02 julho 2018

sardinhada (1)



Amanhã conto com mais calma a bela sardinhada que juntou ontem centenas de portugueses num parque de Berlim. Hoje só dá mesmo para contar que, por causa da minha família, que levou o carro para um festival, eu fui de transportes públicos para o parque, e tive de me desenrascar como pude para levar a minha tralha toda (a carne, as mantas, os muitos etc. e ainda um cartaz para informar que a carne era de animais criados sem tortura).

O carrinho das compras cheio a transbordar, mais o saco IKEA em cima, mais o cartaz debaixo do braço, a entrar no comboio, a sair, a puxar penosamente toda aquela carga até ao eléctrico, a entrar e a sair do eléctrico, a entrar e a sair do autocarro, a puxar penosamente toda aquela carga pelo parque...
Em suma: atravessei mais de metade de Berlim a fazer figura de sem-abrigo.

(E ainda houve aquele momento extremamente embaraçoso ao sair do autocarro, quando as rodas do carrinho ficaram presas entre o autocarro e o passeio.

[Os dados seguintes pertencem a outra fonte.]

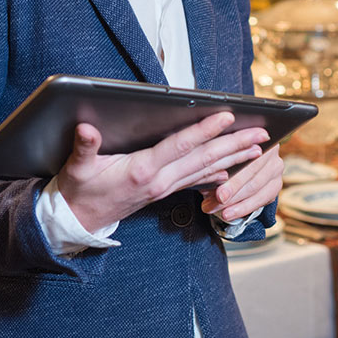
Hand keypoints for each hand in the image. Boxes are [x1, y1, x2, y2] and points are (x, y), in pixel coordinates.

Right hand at [57, 112, 269, 232]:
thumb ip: (84, 147)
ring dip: (233, 159)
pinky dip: (216, 175)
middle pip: (203, 159)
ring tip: (257, 149)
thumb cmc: (78, 190)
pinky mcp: (163, 193)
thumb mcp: (76, 167)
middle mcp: (159, 181)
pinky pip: (195, 182)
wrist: (78, 221)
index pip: (179, 147)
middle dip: (234, 145)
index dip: (203, 130)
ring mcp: (163, 189)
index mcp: (142, 171)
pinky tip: (230, 172)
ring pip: (205, 171)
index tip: (226, 116)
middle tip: (261, 134)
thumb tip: (85, 129)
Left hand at [199, 144, 283, 222]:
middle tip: (213, 206)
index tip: (218, 194)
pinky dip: (244, 208)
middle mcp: (270, 150)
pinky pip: (263, 199)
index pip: (247, 160)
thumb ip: (214, 162)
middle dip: (232, 194)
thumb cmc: (221, 153)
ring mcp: (275, 167)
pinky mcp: (275, 183)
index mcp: (255, 136)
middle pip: (253, 176)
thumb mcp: (215, 153)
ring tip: (217, 211)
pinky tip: (230, 214)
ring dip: (235, 203)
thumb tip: (202, 181)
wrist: (238, 158)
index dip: (233, 179)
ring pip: (257, 189)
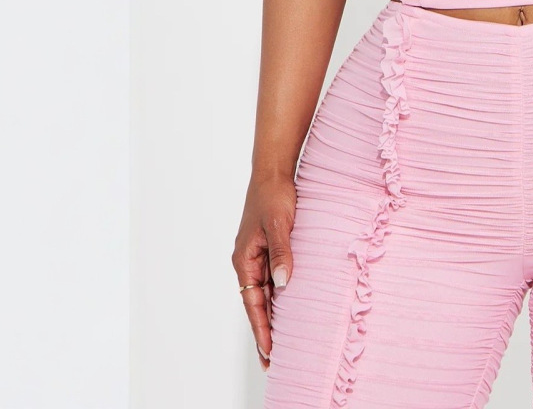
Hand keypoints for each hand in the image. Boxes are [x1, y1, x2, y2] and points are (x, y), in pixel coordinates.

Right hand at [231, 170, 296, 370]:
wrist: (273, 171)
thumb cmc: (274, 195)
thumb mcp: (278, 225)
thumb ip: (281, 254)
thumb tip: (283, 284)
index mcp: (244, 260)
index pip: (253, 303)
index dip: (261, 329)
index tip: (269, 352)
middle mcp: (248, 262)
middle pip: (256, 303)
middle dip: (264, 331)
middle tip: (271, 361)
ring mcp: (257, 255)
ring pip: (265, 293)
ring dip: (272, 315)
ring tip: (281, 341)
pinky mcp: (269, 248)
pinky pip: (272, 278)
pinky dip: (279, 295)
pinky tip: (288, 307)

Um dos passageiros saltou logo para me ajudar, mas as rodas estavam mesmo encravadas. O condutor fez cara de poucos amigos mas lá carregou num botão, o autocarro subiu ligeiramente, o carrinho libertou-se, e eu pude continuar o meu penoso percurso.)

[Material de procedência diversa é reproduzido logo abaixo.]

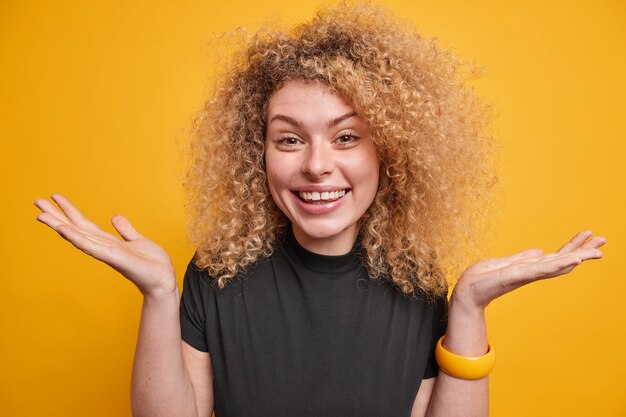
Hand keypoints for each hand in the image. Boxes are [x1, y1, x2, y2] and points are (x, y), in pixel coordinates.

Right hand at [34, 194, 176, 296]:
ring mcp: (107, 253)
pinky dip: (78, 238)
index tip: (54, 198)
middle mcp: (103, 247)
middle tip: (36, 202)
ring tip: (42, 215)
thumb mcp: (139, 241)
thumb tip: (115, 217)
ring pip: (79, 237)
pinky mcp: (116, 258)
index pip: (84, 225)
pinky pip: (93, 247)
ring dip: (60, 226)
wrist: (164, 280)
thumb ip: (126, 230)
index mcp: (108, 242)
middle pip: (76, 228)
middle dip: (56, 216)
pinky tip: (64, 229)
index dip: (70, 212)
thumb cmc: (152, 264)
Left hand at [452, 230, 606, 309]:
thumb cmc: (482, 278)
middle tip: (605, 240)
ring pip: (557, 264)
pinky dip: (559, 264)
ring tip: (597, 251)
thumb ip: (522, 258)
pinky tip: (574, 260)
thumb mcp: (504, 262)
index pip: (556, 255)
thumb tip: (539, 251)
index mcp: (530, 266)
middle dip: (583, 250)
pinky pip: (542, 269)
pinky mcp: (518, 275)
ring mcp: (527, 274)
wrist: (467, 292)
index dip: (574, 246)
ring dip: (578, 257)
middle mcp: (532, 271)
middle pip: (563, 259)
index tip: (591, 234)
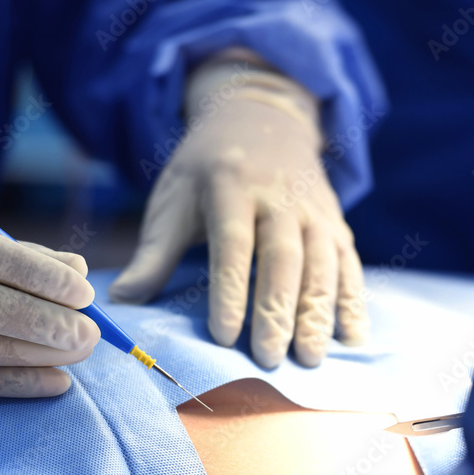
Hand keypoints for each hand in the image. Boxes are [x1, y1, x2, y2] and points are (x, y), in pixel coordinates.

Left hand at [110, 52, 368, 367]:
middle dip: (278, 310)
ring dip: (319, 312)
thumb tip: (119, 301)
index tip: (224, 336)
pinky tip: (352, 338)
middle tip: (270, 357)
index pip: (233, 243)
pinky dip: (354, 301)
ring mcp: (315, 210)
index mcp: (231, 186)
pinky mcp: (337, 223)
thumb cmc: (208, 168)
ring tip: (312, 357)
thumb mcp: (174, 197)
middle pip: (284, 257)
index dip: (229, 291)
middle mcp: (279, 196)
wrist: (263, 116)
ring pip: (322, 263)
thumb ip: (153, 253)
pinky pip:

(O passageiro que me veio ajudar tinha a pele um pouco mais escura que a minha. Podia ser alemão, podia ser turco, podia ser norte-africano, podia ser refugiado sírio ou iraquiano. Não sei. Sei apenas que estava atento, viu a minha aflição, e veio imediatamente ajudar. Nestes tristes tempos que correm, em que tão facilmente se dizem enormidades contra quem tem uma pele ligeiramente mais morena, acabo a reparar em pormenores destes como se tivessem importância. Tristes tempos, mesmo.)